▸ **DOCUMENT SECTION**:
————————
NER is normally formulated as a sequence labeling problem. Specifically, for an input sequence of tokens  $\mathbf{x} = \{x_1, x_2, \dots, x_t\}$ , NER aims to assign each token  $x_i$  a label  $y_i \in \mathcal{Y}$  to indicate either the token is a part of a named entity (such as *Person*, *Organization*, *Location*) or not belong to any entities (denoted as *O* class),  $\mathcal{Y}$  being a set of pre-defined entity-types.

#### 3.2 Few-shot Named Entity Recognition

$N$ -way  $K$ -shot learning is conducted by iteratively constructing episodes. For each episode in training,  $N$  classes ( $N$ -way) and  $K$  examples ( $K$ -shot) for each class are sampled to build a support set  $\mathcal{S}_{\text{train}} = \{\mathbf{x}^{(i)}, \mathbf{y}^{(i)}\}_{i=1}^{N \times K}$ , and  $K'$  examples for each of  $N$  classes are sampled to construct a query set  $\mathcal{Q}_{\text{train}} = \{\mathbf{x}^{(j)}, \mathbf{y}^{(j)}\}_{j=1}^{N \times K'}$ , and  $\mathcal{S} \cap \mathcal{Q} = \emptyset$ . Few-shot learning systems are trained by predicting labels of query set  $\mathcal{Q}_{\text{train}}$  with the information of support set  $\mathcal{S}_{\text{train}}$ . The supervision of  $\mathcal{S}_{\text{train}}$  and  $\mathcal{Q}_{\text{train}}$  are available in training. In the testing procedure, all the classes are unseen in the training phase, and by using few labeled examples of support set  $\mathcal{S}_{\text{test}}$ , few-shot learning systems need to make predictions of the unlabeled query set  $\mathcal{Q}_{\text{test}}$  ( $\mathcal{S} \cap \mathcal{Q} = \emptyset$ ). However, in the sequence labeling problem like NER, a sentence may contain multiple entities from different classes. And it is imperative to sample examples in sentence-level since contextual information is crucial for sequence labeling problems, especially for NER. Thus the sampling is more difficult than conventional classification tasks like relation extraction (Han et al., 2018).
————————
▸ **PROVIDED MATERIAL**:
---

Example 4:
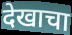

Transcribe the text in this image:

देखाचा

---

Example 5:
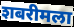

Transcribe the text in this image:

शबरीमला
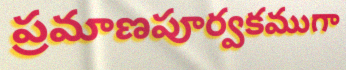
ప్రమాణపూర్వకముగా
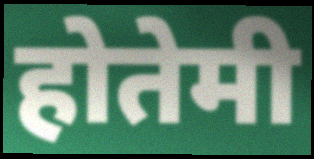
होतेमी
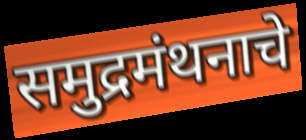
समुद्रमंथनाचे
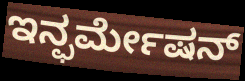
ಇನ್ಫರ್ಮೇಷನ್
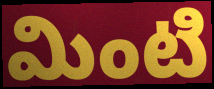
మింటి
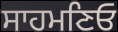
ਸਾਹਮਣਿਓ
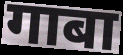
गाबा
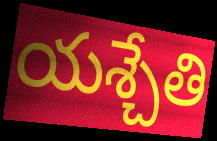
యశ్చేతి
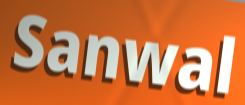
Sanwal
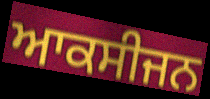
ਆਕਸੀਜਨ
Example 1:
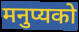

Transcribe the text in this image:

मनुप्यको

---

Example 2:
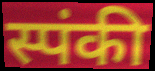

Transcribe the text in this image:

स्पंकी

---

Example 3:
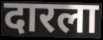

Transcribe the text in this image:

दारला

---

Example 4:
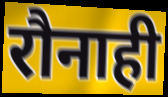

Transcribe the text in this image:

रौनाही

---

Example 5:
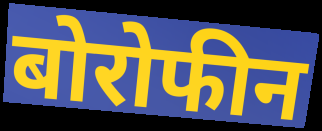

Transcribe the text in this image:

बोरोफीन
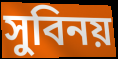
সুবিনয়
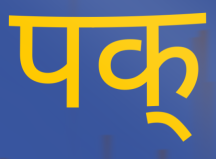
पक्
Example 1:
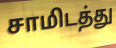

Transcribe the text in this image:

சாமிடத்து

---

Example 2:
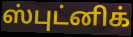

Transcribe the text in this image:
————————
▸ **PROBLEMS TO WORK ON**:
1. Answer these questions from the text on few-shot named entity recognition:
(a) How is NER normally formulated?
(b) What class denotes tokens that do not belong to any entity?
(c) During testing, how do the classes relate to the training phase?
2. Transcribe the part of the text on few-shot named entity recognition that opens with the words containing "NER is normally" and closes with "of pre-defined entity-types.".

▸ **ANSWERS GIVEN**:
1.
(a) As a sequence labeling problem.
(b) The O class.
(c) All the classes are unseen in the training phase.

2.
NER is normally formulated as a sequence labeling problem. Specifically, for an input sequence of tokens  $\mathbf{x} = \{x_1, x_2, \dots, x_t\}$ , NER aims to assign each token  $x_i$  a label  $y_i \in \mathcal{Y}$  to indicate either the token is a part of a named entity (such as *Person*, *Organization*, *Location*) or not belong to any entities (denoted as *O* class),  $\mathcal{Y}$  being a set of pre-defined entity-types.